For the study, researchers gave tests to people age 45 and older who had never
had a stroke, then contacted them twice a year by phone for up to 4.5 years to
determine whether they had suffered a stroke. The average age of the participants
was 67. Strokes were then confirmed by medical records. A total of 14,842 people
took a verbal fluency test, measuring the brain's executive functioning skills,
and 17,851 people took a word recall memory test.

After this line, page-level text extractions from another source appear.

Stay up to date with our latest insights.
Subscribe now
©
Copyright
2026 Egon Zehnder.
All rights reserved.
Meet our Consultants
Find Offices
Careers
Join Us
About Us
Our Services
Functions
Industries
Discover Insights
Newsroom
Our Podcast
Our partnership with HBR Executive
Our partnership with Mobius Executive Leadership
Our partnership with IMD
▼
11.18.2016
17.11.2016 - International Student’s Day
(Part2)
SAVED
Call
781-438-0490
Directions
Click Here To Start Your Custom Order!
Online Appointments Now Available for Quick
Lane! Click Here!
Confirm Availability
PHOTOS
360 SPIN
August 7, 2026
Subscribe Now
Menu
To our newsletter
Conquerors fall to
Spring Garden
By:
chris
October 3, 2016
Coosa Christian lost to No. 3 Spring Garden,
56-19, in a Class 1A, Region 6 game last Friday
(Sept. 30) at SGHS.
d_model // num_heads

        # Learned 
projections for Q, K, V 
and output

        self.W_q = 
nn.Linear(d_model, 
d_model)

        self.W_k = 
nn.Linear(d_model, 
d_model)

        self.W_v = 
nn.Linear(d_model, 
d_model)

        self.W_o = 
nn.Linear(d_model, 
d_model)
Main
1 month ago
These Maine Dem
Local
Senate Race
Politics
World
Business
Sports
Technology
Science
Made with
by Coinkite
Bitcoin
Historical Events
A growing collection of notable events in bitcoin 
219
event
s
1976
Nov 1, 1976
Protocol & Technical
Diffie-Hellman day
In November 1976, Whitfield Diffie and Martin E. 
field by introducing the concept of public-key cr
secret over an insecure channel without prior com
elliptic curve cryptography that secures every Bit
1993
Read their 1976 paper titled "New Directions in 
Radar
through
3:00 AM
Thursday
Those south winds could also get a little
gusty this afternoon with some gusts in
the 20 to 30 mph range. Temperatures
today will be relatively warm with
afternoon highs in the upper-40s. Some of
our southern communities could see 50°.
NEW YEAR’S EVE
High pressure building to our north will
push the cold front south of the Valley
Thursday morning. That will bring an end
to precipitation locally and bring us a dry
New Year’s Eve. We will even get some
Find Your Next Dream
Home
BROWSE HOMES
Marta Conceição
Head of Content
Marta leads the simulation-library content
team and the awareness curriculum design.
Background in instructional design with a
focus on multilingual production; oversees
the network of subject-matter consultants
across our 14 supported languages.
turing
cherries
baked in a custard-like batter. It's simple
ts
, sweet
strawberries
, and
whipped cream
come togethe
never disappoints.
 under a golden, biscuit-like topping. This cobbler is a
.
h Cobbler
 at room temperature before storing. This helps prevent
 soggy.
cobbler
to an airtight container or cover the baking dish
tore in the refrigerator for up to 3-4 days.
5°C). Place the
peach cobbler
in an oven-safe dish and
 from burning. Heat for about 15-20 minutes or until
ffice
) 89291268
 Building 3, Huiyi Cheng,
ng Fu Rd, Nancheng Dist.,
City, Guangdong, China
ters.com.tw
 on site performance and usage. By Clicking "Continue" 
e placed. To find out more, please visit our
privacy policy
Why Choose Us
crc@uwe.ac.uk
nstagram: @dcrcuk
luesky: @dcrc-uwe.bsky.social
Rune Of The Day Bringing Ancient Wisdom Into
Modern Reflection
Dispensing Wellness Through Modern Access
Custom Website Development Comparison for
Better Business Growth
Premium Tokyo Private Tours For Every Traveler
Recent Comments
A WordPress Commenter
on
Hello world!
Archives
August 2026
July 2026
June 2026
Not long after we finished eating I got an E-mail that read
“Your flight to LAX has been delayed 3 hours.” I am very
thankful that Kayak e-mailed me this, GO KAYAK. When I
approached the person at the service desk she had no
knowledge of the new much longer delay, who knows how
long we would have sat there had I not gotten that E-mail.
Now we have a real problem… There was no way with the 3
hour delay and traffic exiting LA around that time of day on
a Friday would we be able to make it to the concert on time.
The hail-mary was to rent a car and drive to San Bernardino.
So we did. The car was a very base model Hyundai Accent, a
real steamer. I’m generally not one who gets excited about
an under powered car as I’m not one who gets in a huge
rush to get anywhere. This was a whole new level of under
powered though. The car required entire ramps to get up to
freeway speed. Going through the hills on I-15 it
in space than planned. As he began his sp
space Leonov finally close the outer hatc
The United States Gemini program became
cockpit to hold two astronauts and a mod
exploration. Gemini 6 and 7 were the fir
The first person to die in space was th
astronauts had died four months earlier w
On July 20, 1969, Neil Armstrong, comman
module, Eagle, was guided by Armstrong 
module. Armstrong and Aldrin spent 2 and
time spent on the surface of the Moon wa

The study was part of a larger study called the REasons for Geographic and
Racial Differences in Stroke (REGARDS) study. During the study, 123 participants
who had taken the verbal fluency test and 129 participants who had taken the memory
test experienced a stroke.
Those who scored in the bottom 20 percent for verbal fluency were 3.6 times
more likely to develop a stroke than those who scored in the top 20 percent. For
the memory test, those who scored in the bottom 20 percent were 3.5 times more
likely to have a stroke than those in the top 20 percent. The difference in stroke
incidence rates between those with the bottom and top 20 percent of scores was
3.3 strokes per thousand person-years. In general, the differences remained after
researchers adjusted for age, education, race and where participants lived.
At age 50, those who scored in the bottom 20 percent of the memory test were
9.4 times more likely to later have a stroke than those in the top 20 percent,
but the difference was not as large at older ages.
The study was supported by the National Institutes of Health and the National
Institute of Neurological Disorders and Stroke.